Thursday, September 4, 2008
Public Transportation Assignment
Civility and Civil Rights was a very moving and interesting article. I read the article before getting on the GTA bus, which I think helped me think clearly along the way. I got on the GTA route 2 bus at the corner of Tate street and Spring Garden. My co-passenger and I rode the bus the entire length of the route, to Four Seasons Town Center and back. I was out of my element the second I stepped on the bus; I couldn’t even figure out where to put my $1.20 fare, and had to ask the driver for help. The bus was fairly empty. There was a girl sleeping at the back of the bus, Emme (the co-passenger), two older ladies, two women, an older gentleman, a young man and me.
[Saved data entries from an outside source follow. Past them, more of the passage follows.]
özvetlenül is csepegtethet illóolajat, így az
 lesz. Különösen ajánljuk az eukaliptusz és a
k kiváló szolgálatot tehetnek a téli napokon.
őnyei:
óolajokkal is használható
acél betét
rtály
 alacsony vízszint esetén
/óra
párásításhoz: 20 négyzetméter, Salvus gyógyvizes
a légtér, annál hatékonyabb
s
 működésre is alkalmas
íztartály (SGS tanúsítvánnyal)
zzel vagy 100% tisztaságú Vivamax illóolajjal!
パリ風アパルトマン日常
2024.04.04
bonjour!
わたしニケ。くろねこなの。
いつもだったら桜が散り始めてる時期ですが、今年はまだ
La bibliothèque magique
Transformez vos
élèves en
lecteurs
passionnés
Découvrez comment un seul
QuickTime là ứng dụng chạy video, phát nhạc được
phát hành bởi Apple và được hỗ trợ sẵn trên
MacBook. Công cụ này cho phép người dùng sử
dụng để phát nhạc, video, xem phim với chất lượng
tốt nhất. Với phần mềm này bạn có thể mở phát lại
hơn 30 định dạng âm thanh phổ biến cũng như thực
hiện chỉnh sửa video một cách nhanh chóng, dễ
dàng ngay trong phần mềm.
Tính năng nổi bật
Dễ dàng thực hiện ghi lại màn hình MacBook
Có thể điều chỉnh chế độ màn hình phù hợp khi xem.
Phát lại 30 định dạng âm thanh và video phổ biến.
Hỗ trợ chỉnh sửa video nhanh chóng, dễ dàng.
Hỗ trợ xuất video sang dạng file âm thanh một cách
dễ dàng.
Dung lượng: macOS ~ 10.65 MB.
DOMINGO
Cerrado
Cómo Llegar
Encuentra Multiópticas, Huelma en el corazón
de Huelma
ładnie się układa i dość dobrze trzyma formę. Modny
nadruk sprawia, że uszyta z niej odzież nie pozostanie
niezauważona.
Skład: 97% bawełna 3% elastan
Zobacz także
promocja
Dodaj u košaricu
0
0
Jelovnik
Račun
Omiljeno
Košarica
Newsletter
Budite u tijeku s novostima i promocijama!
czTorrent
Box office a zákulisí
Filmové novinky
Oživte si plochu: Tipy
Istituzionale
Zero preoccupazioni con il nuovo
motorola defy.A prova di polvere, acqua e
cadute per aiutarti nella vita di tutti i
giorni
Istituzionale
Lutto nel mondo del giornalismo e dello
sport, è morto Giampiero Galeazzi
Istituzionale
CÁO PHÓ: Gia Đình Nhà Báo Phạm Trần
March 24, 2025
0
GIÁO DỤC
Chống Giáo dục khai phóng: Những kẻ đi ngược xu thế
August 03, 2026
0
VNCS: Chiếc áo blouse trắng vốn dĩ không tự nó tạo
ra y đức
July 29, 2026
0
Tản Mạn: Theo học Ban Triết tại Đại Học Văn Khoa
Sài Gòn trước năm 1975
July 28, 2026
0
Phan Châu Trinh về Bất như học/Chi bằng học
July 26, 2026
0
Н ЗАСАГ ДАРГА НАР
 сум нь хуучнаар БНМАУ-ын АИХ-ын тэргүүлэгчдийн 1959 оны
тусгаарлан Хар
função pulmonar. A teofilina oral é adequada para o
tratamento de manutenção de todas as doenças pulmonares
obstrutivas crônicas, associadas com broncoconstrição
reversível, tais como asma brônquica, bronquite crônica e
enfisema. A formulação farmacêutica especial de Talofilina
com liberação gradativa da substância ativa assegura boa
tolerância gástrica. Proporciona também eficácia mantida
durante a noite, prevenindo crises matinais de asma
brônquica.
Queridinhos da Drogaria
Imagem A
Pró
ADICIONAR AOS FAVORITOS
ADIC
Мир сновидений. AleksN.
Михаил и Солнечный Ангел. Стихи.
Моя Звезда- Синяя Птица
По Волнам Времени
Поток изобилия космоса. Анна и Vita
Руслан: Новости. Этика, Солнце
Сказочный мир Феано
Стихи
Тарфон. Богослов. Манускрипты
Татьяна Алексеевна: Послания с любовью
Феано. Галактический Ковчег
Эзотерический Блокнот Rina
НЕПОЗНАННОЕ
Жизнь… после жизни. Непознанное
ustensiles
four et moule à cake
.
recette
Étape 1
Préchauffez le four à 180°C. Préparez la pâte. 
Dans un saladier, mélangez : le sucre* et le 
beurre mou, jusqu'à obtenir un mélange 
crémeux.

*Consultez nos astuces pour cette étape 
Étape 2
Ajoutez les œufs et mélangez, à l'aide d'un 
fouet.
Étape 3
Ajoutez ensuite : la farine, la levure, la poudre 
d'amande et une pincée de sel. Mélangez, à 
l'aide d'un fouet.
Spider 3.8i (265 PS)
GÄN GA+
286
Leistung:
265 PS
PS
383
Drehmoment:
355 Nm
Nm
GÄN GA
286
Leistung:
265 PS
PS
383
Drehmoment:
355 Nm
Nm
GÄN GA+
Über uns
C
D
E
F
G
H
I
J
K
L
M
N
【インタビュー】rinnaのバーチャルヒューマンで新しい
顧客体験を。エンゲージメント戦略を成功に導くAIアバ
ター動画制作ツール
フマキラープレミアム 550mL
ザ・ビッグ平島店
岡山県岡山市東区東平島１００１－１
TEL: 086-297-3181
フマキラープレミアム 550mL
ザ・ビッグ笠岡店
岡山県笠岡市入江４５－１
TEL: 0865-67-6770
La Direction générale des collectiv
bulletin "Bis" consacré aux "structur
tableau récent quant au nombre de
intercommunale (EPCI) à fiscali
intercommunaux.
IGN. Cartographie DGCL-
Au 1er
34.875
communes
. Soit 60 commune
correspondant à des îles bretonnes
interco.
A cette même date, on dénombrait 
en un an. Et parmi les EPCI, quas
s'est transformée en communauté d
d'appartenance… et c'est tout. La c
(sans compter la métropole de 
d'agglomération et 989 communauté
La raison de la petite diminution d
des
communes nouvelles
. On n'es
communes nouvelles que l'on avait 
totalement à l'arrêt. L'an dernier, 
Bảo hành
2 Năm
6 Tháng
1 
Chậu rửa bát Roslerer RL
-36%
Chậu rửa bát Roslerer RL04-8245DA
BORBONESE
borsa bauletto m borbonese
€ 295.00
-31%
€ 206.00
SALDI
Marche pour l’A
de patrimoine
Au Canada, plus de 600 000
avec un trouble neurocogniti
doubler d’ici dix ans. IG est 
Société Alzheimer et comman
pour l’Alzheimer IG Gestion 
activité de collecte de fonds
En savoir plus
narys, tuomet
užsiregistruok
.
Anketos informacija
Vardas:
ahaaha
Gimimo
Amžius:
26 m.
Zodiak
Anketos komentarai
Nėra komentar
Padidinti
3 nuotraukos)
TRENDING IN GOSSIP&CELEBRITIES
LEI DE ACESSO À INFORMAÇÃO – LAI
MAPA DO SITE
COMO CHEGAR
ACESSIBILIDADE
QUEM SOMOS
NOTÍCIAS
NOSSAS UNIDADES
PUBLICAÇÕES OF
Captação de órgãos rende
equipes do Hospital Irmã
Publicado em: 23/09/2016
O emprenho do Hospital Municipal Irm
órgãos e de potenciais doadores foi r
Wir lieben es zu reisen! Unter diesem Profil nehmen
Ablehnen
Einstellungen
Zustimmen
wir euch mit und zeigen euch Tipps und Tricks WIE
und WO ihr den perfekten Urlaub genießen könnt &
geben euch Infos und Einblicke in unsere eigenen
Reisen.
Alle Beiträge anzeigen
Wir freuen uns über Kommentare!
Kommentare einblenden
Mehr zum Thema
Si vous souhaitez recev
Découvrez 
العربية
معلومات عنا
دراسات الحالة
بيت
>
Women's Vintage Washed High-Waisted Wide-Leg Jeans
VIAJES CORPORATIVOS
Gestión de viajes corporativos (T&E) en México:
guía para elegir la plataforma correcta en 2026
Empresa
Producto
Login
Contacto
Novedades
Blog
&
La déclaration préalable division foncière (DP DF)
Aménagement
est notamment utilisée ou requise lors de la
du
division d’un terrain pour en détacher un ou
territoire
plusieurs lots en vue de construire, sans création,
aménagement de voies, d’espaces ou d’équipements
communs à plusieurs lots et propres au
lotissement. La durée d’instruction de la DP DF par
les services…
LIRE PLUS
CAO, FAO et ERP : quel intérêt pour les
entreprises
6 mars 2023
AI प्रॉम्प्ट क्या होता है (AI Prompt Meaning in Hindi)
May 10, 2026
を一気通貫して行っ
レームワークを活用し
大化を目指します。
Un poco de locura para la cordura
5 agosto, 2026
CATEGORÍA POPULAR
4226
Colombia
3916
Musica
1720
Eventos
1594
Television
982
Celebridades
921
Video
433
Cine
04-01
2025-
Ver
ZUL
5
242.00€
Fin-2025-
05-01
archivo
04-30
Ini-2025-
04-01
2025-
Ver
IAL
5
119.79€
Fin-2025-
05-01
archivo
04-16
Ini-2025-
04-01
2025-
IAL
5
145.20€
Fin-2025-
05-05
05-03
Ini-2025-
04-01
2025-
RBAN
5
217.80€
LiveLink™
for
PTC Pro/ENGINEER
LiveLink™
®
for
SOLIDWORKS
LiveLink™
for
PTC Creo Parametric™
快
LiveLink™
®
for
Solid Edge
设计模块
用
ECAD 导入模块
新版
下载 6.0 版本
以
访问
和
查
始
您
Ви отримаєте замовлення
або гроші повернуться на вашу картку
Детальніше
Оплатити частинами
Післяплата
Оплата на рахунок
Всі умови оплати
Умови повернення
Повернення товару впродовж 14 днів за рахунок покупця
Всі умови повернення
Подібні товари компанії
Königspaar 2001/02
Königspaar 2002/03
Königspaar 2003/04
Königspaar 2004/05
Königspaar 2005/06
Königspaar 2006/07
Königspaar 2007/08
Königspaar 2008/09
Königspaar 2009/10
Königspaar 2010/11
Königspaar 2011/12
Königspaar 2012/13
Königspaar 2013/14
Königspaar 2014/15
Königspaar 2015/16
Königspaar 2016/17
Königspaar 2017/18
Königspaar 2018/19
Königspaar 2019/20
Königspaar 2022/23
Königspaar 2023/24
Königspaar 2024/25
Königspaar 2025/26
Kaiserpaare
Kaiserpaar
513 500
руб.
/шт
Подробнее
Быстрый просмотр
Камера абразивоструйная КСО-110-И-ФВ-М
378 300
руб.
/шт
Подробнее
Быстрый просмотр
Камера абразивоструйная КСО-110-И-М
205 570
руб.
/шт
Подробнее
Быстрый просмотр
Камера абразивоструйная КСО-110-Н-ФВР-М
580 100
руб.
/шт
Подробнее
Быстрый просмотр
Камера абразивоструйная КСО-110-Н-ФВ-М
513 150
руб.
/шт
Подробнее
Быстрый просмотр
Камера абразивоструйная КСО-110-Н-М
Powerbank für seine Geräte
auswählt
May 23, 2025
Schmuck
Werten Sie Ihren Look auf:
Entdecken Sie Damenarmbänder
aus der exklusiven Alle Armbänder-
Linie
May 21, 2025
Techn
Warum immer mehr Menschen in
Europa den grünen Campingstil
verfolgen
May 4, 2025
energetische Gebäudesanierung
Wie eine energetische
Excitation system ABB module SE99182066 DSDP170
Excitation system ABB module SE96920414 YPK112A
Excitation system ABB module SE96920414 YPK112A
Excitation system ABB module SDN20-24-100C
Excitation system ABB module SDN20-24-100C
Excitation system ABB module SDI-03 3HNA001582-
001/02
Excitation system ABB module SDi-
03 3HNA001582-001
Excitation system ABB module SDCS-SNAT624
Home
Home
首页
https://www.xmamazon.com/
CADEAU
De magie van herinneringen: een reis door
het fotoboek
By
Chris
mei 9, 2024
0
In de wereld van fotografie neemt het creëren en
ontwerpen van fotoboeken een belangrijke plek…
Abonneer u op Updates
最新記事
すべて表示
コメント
I was fumbling through my route map trying to see where we were going, and how long it would take to get back.
I started to relax after a few minutes, and began to look at my surroundings and to photograph what moved me. Everyone on the bus was accustomed to it. They all were reading books, or looking out the window, or even sleeping. They knew exactly when to pull the bell to get off, a feat which I just this week mastered on the HEAT bus. I started to notice that the neighborhoods we went through, I had never been to. They were lower class homes and government housing. The entire bus emptied off at the Four Seasons mall, where most of the bus was going to work. After that we picked up new passengers on our way back to Tate and Spring Garden. There was a school age girl with a backpack, a young mother and her very talkative son, a couple, and two older gentlemen. While riding, I thought about the text. I thought how wild it was that at a time in the past century, this would not have been possible. I rode at the very back of the bus, so that I could take in all of my surroundings, but that seat would have been occupied by an African American who wasn’t allowed to sit at the front of the bus just because of their race. On my way off the bus I saw a sign posted up front; it read, ROSA L. PARKS February 4, 1913- October 24, 2005 “In honor of her sitting.” This really touched me because her strength and determination, and local action helped change things nationally, which made me think of the article.
Civility and Civil Rights was a little disheartening. The Greensboro Women’s College in the article, now known as our beloved UNCG, hindered the progress of the desegregation movement, which really upset me. As someone who grew up not only in the south, but 25 miles to the east of Greensboro in Burlington, I know that this wound is still fairly deep. My mother went to Williams High School, the same high school I went to. During her freshman year she was bused, along with her entire class, to Sellars Gun, an all African American school, to try and desegregate. This was in 1978. I heard about the sit-ins growing up, and I knew that there was a very important sit-in in Greensboro, but that’s all I knew about it. Reading about the perseverance of four STUDENTS really made me proud. It takes the “think globally act locally” movement to heart. The local actions of four students from Greensboro helped change the entire social climate of our nation. This article inspired me to think, and to act. No one thinks that they can make a difference, but this article shows that you can.